*** Data for the task ***

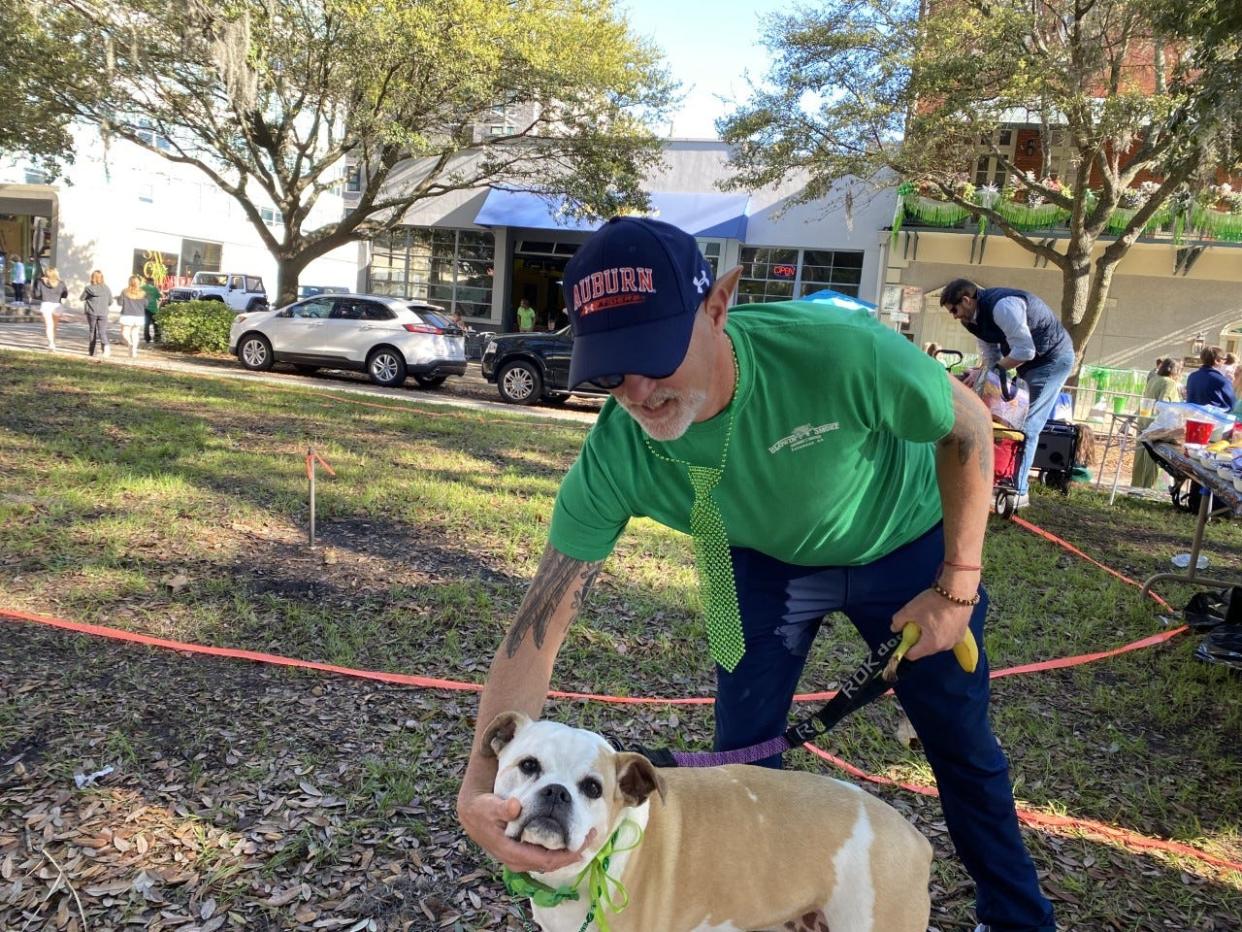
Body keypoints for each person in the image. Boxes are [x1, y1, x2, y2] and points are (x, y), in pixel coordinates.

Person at [457, 217, 1056, 932]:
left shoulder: (841, 350)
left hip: (906, 544)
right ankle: (770, 902)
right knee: (736, 759)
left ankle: (1019, 918)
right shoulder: (617, 451)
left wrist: (958, 583)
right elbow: (539, 625)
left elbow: (967, 426)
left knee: (958, 741)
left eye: (654, 353)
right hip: (757, 561)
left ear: (719, 307)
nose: (640, 391)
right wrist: (474, 786)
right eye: (611, 371)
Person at [941, 279, 1075, 510]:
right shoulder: (972, 320)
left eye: (954, 310)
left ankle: (1018, 491)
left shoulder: (1003, 306)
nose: (954, 316)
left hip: (1052, 359)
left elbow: (1025, 350)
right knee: (1001, 419)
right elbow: (992, 357)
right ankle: (995, 478)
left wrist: (994, 370)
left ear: (966, 300)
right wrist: (981, 374)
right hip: (1030, 363)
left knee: (1028, 425)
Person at [1131, 358, 1181, 488]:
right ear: (1175, 370)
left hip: (1144, 420)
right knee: (1154, 459)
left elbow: (1145, 400)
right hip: (1157, 425)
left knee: (1140, 458)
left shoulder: (1153, 379)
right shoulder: (1169, 383)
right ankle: (1149, 488)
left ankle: (1136, 487)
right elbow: (1163, 404)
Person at [1186, 346, 1236, 410]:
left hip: (1191, 415)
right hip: (1211, 418)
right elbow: (1232, 405)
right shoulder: (1222, 381)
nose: (1225, 362)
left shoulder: (1192, 376)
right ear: (1217, 361)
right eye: (1224, 359)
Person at [32, 266, 69, 351]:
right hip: (57, 305)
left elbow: (37, 294)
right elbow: (65, 295)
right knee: (54, 326)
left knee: (49, 325)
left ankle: (51, 344)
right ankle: (53, 342)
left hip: (46, 304)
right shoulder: (61, 283)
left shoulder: (40, 282)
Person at [80, 270, 112, 358]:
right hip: (103, 312)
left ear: (92, 278)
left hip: (92, 312)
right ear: (102, 278)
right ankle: (106, 348)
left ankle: (92, 351)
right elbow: (110, 301)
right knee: (102, 332)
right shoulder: (106, 288)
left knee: (92, 331)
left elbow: (82, 298)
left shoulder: (88, 288)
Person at [116, 276, 148, 358]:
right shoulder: (143, 293)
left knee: (124, 333)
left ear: (129, 282)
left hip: (127, 315)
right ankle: (134, 351)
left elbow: (120, 303)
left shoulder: (124, 292)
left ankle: (130, 344)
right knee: (135, 333)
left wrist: (117, 298)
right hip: (139, 316)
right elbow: (146, 304)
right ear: (139, 283)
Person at [141, 276, 162, 343]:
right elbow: (159, 297)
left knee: (146, 324)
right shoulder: (154, 289)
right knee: (156, 324)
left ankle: (147, 338)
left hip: (145, 308)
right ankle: (157, 337)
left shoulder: (142, 288)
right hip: (153, 309)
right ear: (152, 282)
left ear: (146, 281)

*** End of Data for the task ***

__Task goal__: From the data above, output only the lines between the line containing "left knee: (1028, 425)" and the line containing "nose: (1225, 362)", inclusive, exactly as written.

__Result of this exercise__:
left knee: (1028, 425)
Person at [1131, 358, 1181, 488]:
right ear: (1175, 370)
left hip: (1144, 420)
right knee: (1154, 459)
left elbow: (1145, 400)
right hip: (1157, 425)
left knee: (1140, 458)
left shoulder: (1153, 379)
right shoulder: (1169, 383)
right ankle: (1149, 488)
left ankle: (1136, 487)
right elbow: (1163, 404)
Person at [1186, 346, 1236, 410]:
left hip: (1191, 415)
right hip: (1211, 418)
right elbow: (1232, 405)
right shoulder: (1222, 381)
nose: (1225, 362)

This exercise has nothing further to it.